Lower on y axis (CPU time per operation in microseconds) is better. Key space varied to compare performance under contention ltx takes 50-60% time of Fraser, 35% time of C DSTM Probably wins because of cache locality optimization (fewer total memory accesses): ltx incurs 48% L2 misses, 58% L1 misses, and 22% TLB misses compared to Fraser

Lower on y axis (CPU time per operation in microseconds) is better. Key space varied from 16 to 219 to compare performance under contention, number of processors used fixed at 90. Under high contention (left region of each graph) ltx takes ~20% time of Fraser, C DSTM barely runs. Fraser's transactions help blockers, performs poorly for the same reason wait-free algorithms do.

Lower on y axis (CPU time per operation in microseconds) is better. Run on 4-way SPARC machine and number of tasks varied to measure effect of OS context-switching. Unsurprisingly, as rate of context-switching increases performance degrades. ltx more affected by context-switching than Fraser since switched-out transactions can block others in ltx, but ltx is still faster. Under normal ltx deployment, number of tasks always upper-bounded by available cores, so context-switching rarely occurs.

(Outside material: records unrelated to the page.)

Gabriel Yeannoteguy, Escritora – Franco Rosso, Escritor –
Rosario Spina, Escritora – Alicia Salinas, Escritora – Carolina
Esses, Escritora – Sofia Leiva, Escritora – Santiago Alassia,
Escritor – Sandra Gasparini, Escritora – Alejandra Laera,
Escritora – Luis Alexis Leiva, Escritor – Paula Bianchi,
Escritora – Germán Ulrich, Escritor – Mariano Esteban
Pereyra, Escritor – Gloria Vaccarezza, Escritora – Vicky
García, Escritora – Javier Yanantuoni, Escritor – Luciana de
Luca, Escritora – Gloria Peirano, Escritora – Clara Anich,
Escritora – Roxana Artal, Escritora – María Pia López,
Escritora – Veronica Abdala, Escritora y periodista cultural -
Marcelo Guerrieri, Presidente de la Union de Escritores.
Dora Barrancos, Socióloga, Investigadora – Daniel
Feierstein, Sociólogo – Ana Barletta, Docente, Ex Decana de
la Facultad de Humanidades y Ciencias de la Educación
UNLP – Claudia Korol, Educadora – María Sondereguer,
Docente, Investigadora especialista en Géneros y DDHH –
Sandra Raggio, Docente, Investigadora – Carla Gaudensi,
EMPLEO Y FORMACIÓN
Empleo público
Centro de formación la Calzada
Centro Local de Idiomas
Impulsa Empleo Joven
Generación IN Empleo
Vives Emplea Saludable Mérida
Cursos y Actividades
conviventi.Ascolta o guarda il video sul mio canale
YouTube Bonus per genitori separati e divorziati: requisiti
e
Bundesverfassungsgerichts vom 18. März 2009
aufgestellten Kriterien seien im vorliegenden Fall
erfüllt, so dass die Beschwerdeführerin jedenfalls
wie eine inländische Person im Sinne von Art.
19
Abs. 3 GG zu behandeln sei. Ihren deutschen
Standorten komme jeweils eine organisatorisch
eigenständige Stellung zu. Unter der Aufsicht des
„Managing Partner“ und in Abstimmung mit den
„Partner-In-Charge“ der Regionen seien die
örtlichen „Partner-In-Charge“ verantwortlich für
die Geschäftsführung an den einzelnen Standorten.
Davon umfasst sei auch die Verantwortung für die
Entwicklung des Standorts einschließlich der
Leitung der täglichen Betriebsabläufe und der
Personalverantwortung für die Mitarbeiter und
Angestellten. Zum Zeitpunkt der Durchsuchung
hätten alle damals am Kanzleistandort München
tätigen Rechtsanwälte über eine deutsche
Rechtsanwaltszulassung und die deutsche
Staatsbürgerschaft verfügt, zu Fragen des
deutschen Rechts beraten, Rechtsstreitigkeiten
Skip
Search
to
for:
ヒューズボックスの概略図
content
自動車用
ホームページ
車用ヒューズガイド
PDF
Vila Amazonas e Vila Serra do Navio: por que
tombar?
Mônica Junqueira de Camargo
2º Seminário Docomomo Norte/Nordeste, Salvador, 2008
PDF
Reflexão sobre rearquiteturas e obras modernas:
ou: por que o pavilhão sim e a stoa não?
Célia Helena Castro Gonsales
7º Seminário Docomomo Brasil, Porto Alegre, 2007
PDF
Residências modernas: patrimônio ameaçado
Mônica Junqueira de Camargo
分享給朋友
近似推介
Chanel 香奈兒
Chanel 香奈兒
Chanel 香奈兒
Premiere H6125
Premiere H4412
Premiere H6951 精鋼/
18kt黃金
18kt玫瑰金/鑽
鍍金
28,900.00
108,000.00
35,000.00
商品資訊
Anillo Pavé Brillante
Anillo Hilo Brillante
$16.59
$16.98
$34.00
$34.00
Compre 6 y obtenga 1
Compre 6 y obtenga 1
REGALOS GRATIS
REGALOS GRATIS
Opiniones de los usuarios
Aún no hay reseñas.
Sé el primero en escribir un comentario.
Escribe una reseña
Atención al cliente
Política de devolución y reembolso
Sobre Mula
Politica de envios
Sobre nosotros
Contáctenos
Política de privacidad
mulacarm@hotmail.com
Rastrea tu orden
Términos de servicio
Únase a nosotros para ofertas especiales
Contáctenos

Conclusions Obstruction-freedom is not necessary for STM. 2 non-obstruction-free STM optimizations that maximize cache locality and minimize context-switching are demonstrated in an implementation that outperforms existing best-in-class obstruction-free STM implementations. Therefore, Ennals et al belive that STM designers should abandon obstruction-freedom. But wait, ltx writers use locks. Weren't we trying to get away from locks?